# [Text shown]
————

Logs the feature importance to MLFlow.

Parameters:

Name	Type	Description	Default
`model`	`XGBClassifier`	The XGBClassifier model.	required
`feature_names`	`ndarray`	The names of the features.	required

Source code in kelp/xgb/training/train.py

@timed
def log_model_feature_importance(
    model: XGBClassifier,
    feature_names: np.ndarray,  # type: ignore[type-arg]
) -> None:
    """
    Logs the feature importance to MLFlow.

    Args:
        model: The XGBClassifier model.
        feature_names: The names of the features.

    """
    sorted_idx = model.feature_importances_.argsort()
    fig, ax = plt.subplots(figsize=(8, 0.2 * len(feature_names)))
    ax.barh(feature_names[sorted_idx], model.feature_importances_[sorted_idx])
    ax.set_title("XGB Feature importances")
    ax.set_xlabel("Feature")
    ax.set_ylabel("XGB Feature Importance")
    fig.tight_layout()
    mlflow.log_figure(figure=fig, artifact_file="images/feature_importances_xgb.png")
    plt.close(fig)

`kelp.xgb.training.train.log_permutation_feature_importance`

Logs the permutation feature importance to MLFlow.

Parameters:

Name	Type	Description	Default
`model`	`XGBClassifier`	The XGBClassifier model.	required
`x`	`DataFrame`	The input data.	required
`y_true`	`Series`	The ground truth data.	required
`seed`	`int`	The seed to use for reproducibility.	`SEED`
`n_repeats`	`int`	The number of repeats.	`10`

Source code in kelp/xgb/training/train.py

@timed
def log_permutation_feature_importance(
    model: XGBClassifier,
    x: pd.DataFrame,
    y_true: pd.Series,
    seed: int = consts.reproducibility.SEED,
    n_repeats: int = 10,
) -> None:
    """
    Logs the permutation feature importance to MLFlow.

    Args:
        model: The XGBClassifier model.
        x: The input data.
        y_true: The ground truth data.
        seed: The seed to use for reproducibility.
        n_repeats: The number of repeats.

    """

————

# [Tasks to complete]
a: Repeat the part of the feature importance documentation that starts at the words "feature_names: The names" and ends after the words "plt.close(fig)".
b: Continue the feature importance documentation from its last line.
The lines after the feature importance documentation are separate material.

# [Information supplied]
————

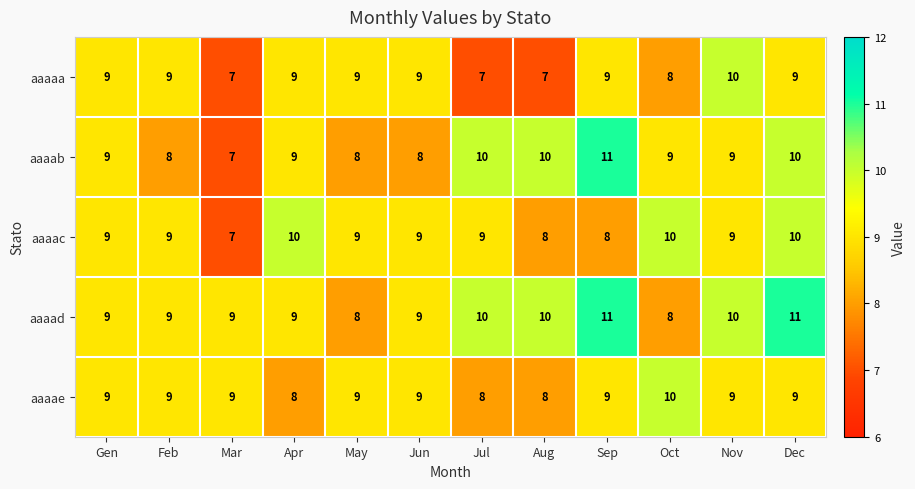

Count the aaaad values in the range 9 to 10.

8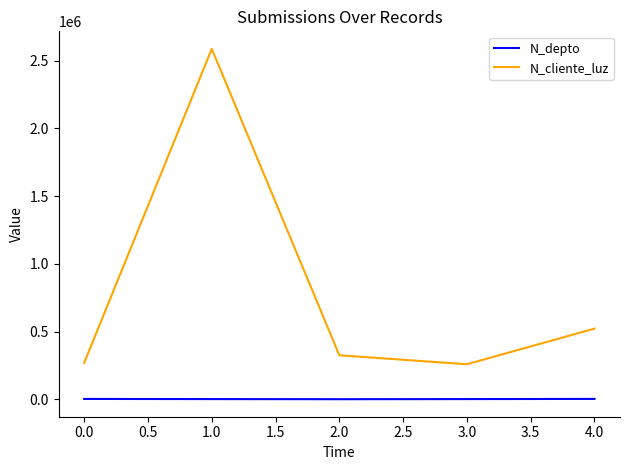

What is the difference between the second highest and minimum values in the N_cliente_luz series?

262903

————

# [Answers for each item]
a:
feature_names: The names of the features.

    """
    sorted_idx = model.feature_importances_.argsort()
    fig, ax = plt.subplots(figsize=(8, 0.2 * len(feature_names)))
    ax.barh(feature_names[sorted_idx], model.feature_importances_[sorted_idx])
    ax.set_title("XGB Feature importances")
    ax.set_xlabel("Feature")
    ax.set_ylabel("XGB Feature Importance")
    fig.tight_layout()
    mlflow.log_figure(figure=fig, artifact_file="images/feature_importances_xgb.png")
    plt.close(fig)

b:
    result = permutation_importance(model, x, y_true, n_repeats=n_repeats, random_state=seed, n_jobs=4)
    forest_importances = pd.Series(result.importances_mean, index=x.columns.tolist())
    fig, ax = plt.subplots(figsize=(0.2 * len(x.columns), 8))
    forest_importances.plot.bar(yerr=result.importances_std, ax=ax)
    ax.set_title("Feature importances using permutation on full model")
    ax.set_xlabel("Feature")
    ax.set_ylabel("Mean accuracy decrease")
    fig.tight_layout()
    mlflow.log_figure(figure=fig, artifact_file="images/feature_importances_pi.png")
    plt.close(fig)

`kelp.xgb.training.train.log_precision_recall_curve`

Logs the precision and recall curve plot to MLFlow.

Parameters:

Name	Type	Description	Default
`y_true`	`Series`	The ground truth.	required
`y_pred`	`ndarray`	The predicted values.	required
`prefix`	`str`	The prefix to use when logging precision and recall curves.	required

Source code in kelp/xgb/training/train.py

@timed
def log_precision_recall_curve(
    y_true: pd.Series,
    y_pred: np.ndarray,  # type: ignore[type-arg]
    prefix: str,
) -> None:
    """
    Logs the precision and recall curve plot to MLFlow.

    Args:
        y_true: The ground truth.
        y_pred: The predicted values.
        prefix: The prefix to use when logging precision and recall curves.

    """
    prd = PrecisionRecallDisplay.from_predictions(
        y_true=y_true,
        y_pred=y_pred,
    )
    prd.ax_.set_title("Precision recall curve")
    plt.tight_layout()
    mlflow.log_figure(figure=prd.figure_, artifact_file=f"images/{prefix}/precision_recall_curve.png")
    plt.close()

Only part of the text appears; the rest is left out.